One of the saving graces for the 29 teams not named the Warriors has been the idea that in 2019, 2020 or thereabouts the luxury tax bill would become unsustainable and Golden State would not be able to afford the $300 million or so it would take to keep the band of Stephen Curry, Klay Thompson, Draymond Green, and Kevin Durant together. The future implications were laid out last summer by ESPN’s Bobby Marks:

However, as Tim Kawakami lays out in The Athletic, the idea that their dynasty would crumble from losing talent is wishful thinking because their new arena, opening in 2019, is already set to effectively be an ATM machine.

According to Kawakami, the Chase Center will have “membership fees” of about $15,000-$20,000 per seat for season tickets, which get paid back without interest in 30 years. A Warriors official said that 79% of season ticketholders who have been pitched so far have agreed to pay them; additionally, most luxury suites are already sold, and Chase is paying about $20 million a year for the naming rights. Add in parking, concessions, actual ticket sales, and money from both local and national TV and even if the Warriors are paying $300 million a year for their players they are going to be just fine.

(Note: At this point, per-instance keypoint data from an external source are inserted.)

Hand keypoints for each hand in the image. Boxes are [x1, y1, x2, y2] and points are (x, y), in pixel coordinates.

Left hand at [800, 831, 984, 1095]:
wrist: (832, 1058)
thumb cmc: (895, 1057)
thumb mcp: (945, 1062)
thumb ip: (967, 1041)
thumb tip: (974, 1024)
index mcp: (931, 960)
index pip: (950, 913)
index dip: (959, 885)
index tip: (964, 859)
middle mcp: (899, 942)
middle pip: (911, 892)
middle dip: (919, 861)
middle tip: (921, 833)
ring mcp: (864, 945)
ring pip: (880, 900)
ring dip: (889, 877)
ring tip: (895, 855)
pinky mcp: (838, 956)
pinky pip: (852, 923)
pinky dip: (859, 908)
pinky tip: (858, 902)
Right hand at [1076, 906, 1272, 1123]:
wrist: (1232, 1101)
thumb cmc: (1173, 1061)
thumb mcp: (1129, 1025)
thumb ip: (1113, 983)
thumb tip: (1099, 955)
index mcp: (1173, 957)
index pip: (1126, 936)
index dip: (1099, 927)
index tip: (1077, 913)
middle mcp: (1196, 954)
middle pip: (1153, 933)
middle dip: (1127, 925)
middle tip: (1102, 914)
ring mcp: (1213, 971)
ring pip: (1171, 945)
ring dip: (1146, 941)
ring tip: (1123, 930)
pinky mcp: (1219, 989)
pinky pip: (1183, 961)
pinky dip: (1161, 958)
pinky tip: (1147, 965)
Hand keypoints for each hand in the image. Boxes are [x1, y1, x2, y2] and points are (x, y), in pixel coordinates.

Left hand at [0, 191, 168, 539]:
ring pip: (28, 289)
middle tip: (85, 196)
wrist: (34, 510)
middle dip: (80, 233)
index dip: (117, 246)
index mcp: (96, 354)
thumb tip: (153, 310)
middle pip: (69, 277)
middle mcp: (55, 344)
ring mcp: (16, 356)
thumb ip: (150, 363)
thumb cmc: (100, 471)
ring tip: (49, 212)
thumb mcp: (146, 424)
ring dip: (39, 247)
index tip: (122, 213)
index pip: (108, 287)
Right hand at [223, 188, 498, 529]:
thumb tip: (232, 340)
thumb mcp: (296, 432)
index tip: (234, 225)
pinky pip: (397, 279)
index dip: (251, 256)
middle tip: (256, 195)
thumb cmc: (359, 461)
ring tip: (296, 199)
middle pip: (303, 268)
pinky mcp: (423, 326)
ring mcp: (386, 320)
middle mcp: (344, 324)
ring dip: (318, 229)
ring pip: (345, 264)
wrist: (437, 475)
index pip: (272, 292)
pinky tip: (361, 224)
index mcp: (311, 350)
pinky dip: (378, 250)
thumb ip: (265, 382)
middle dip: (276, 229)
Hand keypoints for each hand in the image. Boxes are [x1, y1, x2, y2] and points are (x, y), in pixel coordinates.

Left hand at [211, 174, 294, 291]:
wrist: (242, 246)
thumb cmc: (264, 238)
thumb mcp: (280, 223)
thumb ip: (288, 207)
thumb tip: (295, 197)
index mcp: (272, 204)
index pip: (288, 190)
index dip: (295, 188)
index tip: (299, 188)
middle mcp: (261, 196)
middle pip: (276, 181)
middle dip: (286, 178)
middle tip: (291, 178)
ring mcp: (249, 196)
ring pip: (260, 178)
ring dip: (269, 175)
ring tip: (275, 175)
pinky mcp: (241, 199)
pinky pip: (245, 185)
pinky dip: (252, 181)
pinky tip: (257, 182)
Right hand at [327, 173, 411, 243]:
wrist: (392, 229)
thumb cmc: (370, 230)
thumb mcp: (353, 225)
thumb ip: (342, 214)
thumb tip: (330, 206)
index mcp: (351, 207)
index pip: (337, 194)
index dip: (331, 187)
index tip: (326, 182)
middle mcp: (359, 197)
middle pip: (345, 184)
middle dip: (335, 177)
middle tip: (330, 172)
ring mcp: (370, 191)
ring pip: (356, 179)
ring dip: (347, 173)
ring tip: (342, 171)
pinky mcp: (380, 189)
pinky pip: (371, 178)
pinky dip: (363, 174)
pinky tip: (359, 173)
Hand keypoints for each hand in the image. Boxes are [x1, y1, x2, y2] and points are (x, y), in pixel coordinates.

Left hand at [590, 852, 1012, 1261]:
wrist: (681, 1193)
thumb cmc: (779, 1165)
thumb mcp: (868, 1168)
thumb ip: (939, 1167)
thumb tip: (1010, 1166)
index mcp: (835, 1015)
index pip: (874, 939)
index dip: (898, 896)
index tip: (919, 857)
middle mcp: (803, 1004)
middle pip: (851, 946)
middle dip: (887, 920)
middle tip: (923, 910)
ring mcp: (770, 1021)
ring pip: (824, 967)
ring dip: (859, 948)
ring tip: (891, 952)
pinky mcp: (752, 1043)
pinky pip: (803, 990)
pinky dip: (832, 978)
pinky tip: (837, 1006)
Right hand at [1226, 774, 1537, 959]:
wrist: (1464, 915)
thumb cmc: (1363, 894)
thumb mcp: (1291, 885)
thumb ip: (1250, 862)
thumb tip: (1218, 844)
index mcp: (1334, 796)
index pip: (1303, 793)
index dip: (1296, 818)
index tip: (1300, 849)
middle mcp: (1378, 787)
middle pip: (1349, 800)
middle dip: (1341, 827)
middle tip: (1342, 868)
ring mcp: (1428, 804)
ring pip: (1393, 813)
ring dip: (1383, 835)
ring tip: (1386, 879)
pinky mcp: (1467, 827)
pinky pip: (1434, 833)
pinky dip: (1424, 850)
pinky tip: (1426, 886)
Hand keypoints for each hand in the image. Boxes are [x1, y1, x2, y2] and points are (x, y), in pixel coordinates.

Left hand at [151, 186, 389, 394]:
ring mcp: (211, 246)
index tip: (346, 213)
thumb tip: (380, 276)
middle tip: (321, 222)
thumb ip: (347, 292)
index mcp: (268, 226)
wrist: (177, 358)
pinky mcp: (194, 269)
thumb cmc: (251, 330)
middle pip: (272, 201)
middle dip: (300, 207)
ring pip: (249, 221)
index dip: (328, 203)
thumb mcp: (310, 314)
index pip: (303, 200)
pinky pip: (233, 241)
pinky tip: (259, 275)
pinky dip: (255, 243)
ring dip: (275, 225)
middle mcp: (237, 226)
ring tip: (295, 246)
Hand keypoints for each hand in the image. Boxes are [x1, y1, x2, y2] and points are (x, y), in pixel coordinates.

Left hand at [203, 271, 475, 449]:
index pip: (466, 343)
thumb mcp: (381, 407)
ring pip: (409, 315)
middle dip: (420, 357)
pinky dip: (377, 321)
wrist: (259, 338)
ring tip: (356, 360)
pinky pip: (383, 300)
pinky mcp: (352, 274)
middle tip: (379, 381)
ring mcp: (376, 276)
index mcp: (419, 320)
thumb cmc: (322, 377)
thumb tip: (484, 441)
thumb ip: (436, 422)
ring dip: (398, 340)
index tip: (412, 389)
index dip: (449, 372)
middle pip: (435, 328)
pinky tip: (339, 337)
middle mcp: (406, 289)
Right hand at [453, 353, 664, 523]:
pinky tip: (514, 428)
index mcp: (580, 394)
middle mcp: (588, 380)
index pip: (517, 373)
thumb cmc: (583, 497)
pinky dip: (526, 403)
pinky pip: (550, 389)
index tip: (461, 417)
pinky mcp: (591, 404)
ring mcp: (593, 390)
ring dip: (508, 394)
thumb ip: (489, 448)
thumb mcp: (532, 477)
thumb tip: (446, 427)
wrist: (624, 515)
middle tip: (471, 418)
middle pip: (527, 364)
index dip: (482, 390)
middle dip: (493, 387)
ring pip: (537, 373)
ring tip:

Now, perhaps Durant or Klay opt to sign somewhere else, borne out of a desire to prove they could win on another team or a previously un-manifested wish to maximize their last dollar. That could certainly happen. Or, maybe the Warriors don’t have the same injury luck, or maybe the LeBrakers or Celtics or someone else can rise as Golden State ages or gets complacent. Those are all ways the Warriors dynasty could end.

But, it ain’t going to be because of the luxury tax as many have hoped.